Médico geneticista e pediatra especialista em síndrome de Down. É um dos fundadores da Federação Brasileira das Associações de Síndrome de Down

Carlos Vieira / CB / D.A Press
Zan Mustacchi (foto: Carlos Vieira / CB / D.A Press)
Existem alimentos mais adequados aos pacientes com síndrome de Down?

Há produtos que chamamos de neuronutrientes. Eles têm funções importantes com relação a aspectos nutricionais que evocam a nutrição encefálica. São produtos que têm contexto de lipossolubilidade, ou seja, permite que eles atinjam o sistema nervoso central. É preciso quando e como usar minerais, sais, vitaminas e proteínas. Além disso, temos que reconhecer, na clínica e na dieta desse indivíduo, se há excesso ou falta destes produtos.

Quais seriam esses produtos?
Zinco, iodo, ferro, selênio. Existe uma série de produtos que são, principalmente, antioxidantes. Na verdade, eles favorecem a todos nós, pois diminuem as lesões celulares, além do envelhecimento prematuro. Se fizer um trabalho nesse sentido, é possível reduzir o desenvolvimento das lesões nas pessoas com síndrome de Down.

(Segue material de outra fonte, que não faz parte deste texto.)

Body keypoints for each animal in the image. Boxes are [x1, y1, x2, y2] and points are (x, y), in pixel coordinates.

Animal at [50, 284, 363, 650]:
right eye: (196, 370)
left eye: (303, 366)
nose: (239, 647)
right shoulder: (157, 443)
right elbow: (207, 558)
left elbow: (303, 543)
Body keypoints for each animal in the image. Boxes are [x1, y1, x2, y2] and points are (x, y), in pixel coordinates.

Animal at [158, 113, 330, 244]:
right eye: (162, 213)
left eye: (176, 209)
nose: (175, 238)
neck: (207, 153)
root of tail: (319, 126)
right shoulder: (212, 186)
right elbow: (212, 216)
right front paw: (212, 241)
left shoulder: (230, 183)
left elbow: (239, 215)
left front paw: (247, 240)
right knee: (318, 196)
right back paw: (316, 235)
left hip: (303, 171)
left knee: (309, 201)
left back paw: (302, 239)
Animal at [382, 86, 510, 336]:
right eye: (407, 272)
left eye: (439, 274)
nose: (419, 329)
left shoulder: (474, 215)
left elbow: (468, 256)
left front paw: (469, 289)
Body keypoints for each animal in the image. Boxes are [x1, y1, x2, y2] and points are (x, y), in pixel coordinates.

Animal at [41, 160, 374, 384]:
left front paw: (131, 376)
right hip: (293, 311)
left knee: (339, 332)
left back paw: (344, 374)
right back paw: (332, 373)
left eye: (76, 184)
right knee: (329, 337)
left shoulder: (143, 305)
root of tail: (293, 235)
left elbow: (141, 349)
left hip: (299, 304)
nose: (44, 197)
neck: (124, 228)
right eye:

A dieta da pessoa com síndrome de Down precisa ser diferente da nossa?
Existem condições nutricionais que são favoráveis para todo mundo. Você tem que usar um aporte nutricional natural, não pode nutrir alguém com comprimidos. Se eu falar para você que é preciso tomar um copo de suco de frutas cítricas, como limonada ou laranjada, uma vez por dia, ou tomar uma pílula, curiosamente, você escolhe a pílula. Ela é mais fácil de tomar e você não vai ter o trabalho de comprar a fruta, lavar, fazer o suco. Você acredita que está sendo nutrido pela complementação de vitamina C, mas isso não é verdadeiro.

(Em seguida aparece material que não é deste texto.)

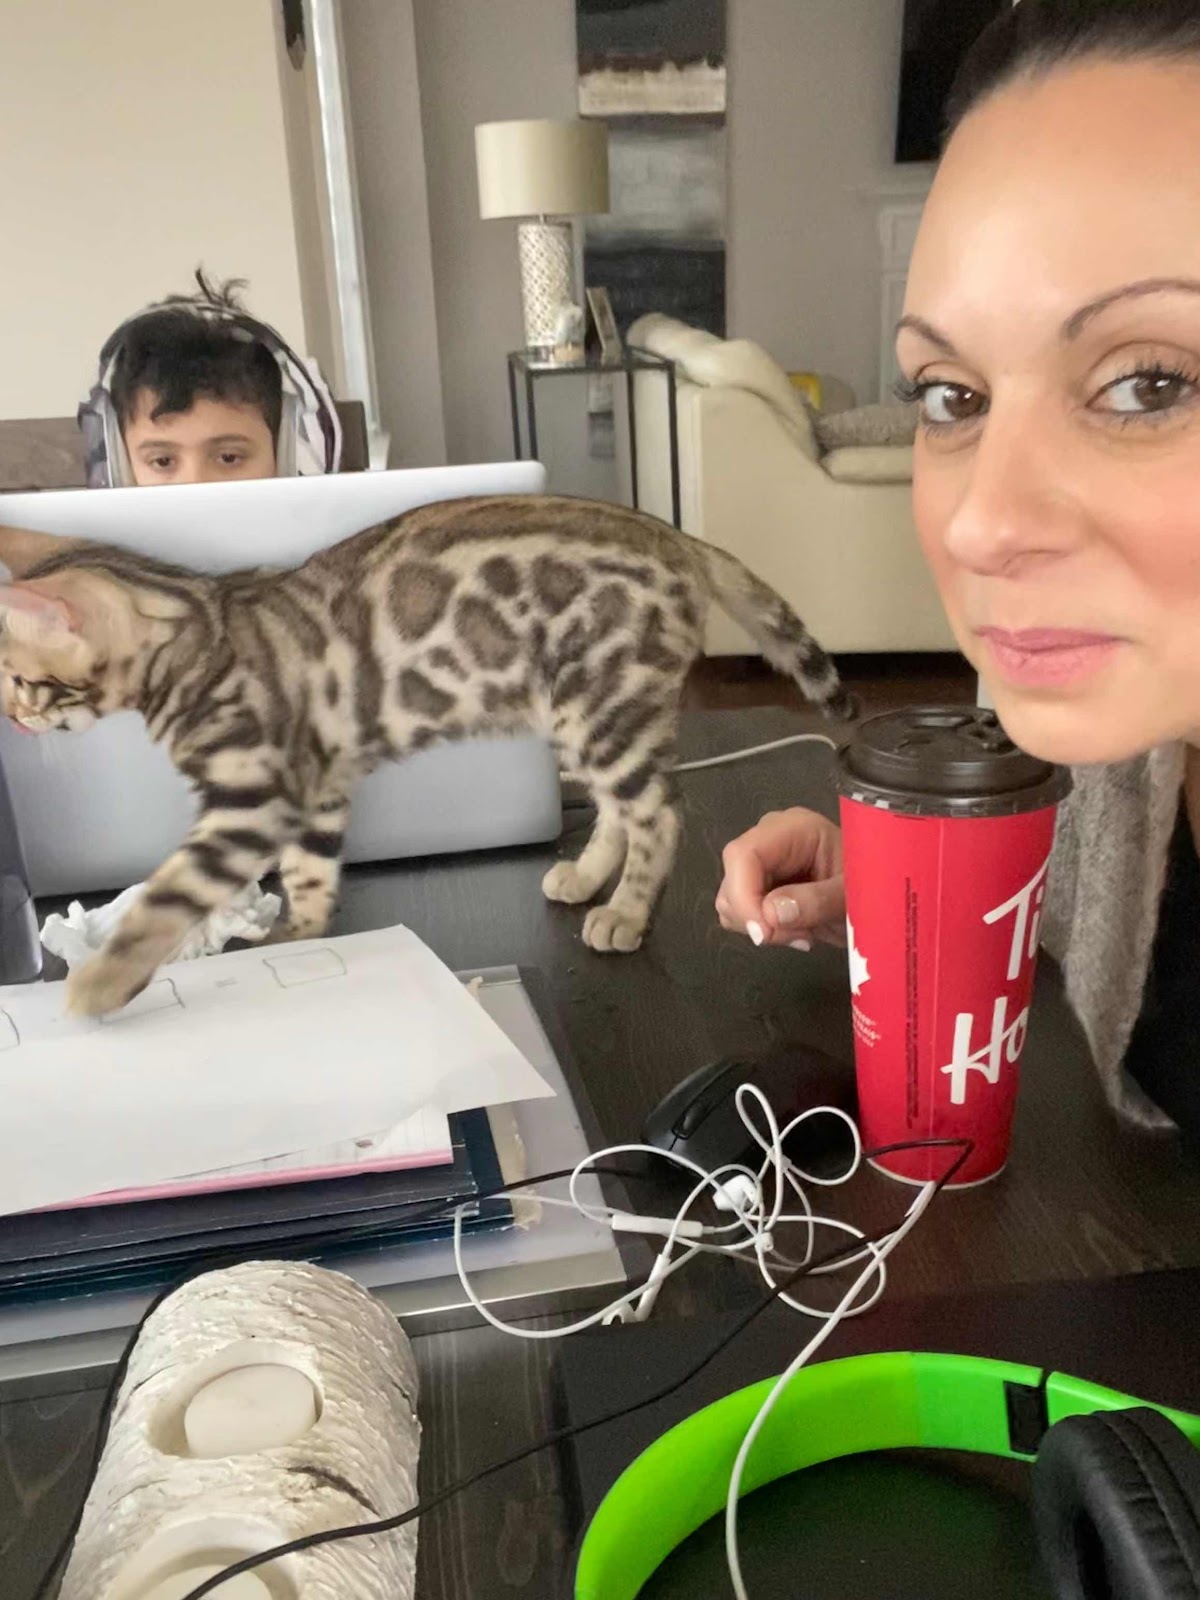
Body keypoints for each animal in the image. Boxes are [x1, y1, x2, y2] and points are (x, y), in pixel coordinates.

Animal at [0, 496, 855, 1018]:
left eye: (16, 678)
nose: (13, 718)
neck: (200, 634)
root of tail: (672, 535)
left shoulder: (256, 796)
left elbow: (168, 896)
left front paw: (102, 981)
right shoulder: (319, 786)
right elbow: (309, 877)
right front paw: (299, 934)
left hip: (601, 705)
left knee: (661, 814)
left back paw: (626, 911)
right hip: (581, 715)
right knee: (625, 806)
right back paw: (587, 878)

Quais são os principais mitos com relação à alimentação da pessoa com Down?
O grande mito é que o Down é obeso. Eles têm uma tendência a engordar por causa do intestino mais longo e mais lento, mas não é isso que vai fazer ficar obeso. O problema é comer de forma errônea, com calorias aumentadas. Sobre alimentos, gosto de enfatizar que qualquer bicho, quando dá a luz, usa como critério a erupção dentária para o desmame da prole. As pessoas não têm consciência disso. É um marco de maturação que permite o indivíduo a ter habilitação fisiológica para se nutrir adequadamente. O grande erro é dar comida para o bebê antes de ele ter dentes.

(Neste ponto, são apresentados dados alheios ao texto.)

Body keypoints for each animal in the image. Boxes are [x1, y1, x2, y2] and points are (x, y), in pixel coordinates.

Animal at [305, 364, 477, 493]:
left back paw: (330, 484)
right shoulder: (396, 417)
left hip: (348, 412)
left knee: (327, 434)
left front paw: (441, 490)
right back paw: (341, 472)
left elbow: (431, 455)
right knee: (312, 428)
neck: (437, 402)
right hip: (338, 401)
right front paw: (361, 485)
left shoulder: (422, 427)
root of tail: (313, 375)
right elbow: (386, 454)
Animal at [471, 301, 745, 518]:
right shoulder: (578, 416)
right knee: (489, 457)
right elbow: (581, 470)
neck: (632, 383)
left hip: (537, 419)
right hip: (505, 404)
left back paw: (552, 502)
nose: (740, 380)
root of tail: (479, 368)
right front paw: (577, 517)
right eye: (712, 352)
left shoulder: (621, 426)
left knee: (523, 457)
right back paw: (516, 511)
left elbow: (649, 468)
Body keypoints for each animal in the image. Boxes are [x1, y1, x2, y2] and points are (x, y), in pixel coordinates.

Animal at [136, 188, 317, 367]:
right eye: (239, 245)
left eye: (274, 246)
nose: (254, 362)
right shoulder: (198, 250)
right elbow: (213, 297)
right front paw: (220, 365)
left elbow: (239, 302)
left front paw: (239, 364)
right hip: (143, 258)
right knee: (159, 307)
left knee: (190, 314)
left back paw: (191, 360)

A dentição do paciente com Down demora muito a aparecer  (geralmente ocorre por volta de 1 ano). Até atingir essa fase, os pais devem dar apenas leite materno?
Leite materno é fundamental, claro, mas você também tem frutas e suco de frutas. Há fórmulas para complementar, porque a mãe também tem que trabalhar, ter seu contexto social. Vivemos no século 21 e a remuneração exclusiva do pai ou da mãe é insuficiente para manter a família. Isso tudo precisa ser considerado, mas não impõe a papinha salgada. É possível oferecer frutas amassadas, que serãosuficientes, e complementos de fórmula.

Quais os principais erros dos pais na alimentação da criança com Down?
Substituir alimento por prazer. Comer é um prazer. Uma criança que morde a ponta do lápis, por exemplo, está tendo um prazer neurológico.

Atualmente, existem suplementos artificiais específicos para quem tem síndrome de Down. Qual sua avaliação desses produtos?
Avalio primeiro como uma questão econômica. Quem elaborou isso, pensou: “Preciso produzir alguma coisa para que os pais comprem”, mas não conhece de nutrição nem de fisiologia do paciente com Down. É preciso bom senso. Esse tipo de complemento é necessário quando o aporte nutricional desse indivíduo não é suficiente.

Nos últimos 40 anos, o que mudou no tratamento desses pacientes?
Muito. A principal mudança foi a participação social. Os pais, antigamente, ficavam escondidos, não expunham os filhos. Hoje, eles perguntam, se queixam e querem mais, estão debatendo e exigindo do médico mais.

Qual conselho daria para quem acabou de ter um filho diagnosticado com Down?
A primeira coisa é saber que se trata de um bebê que nunca vai infartar. É uma criança que nunca vai ter hipertensão arterial, câncer sólido, parasitose intestinal nem asma. Por fim, digo que esses pais precisam acreditar nessa criança.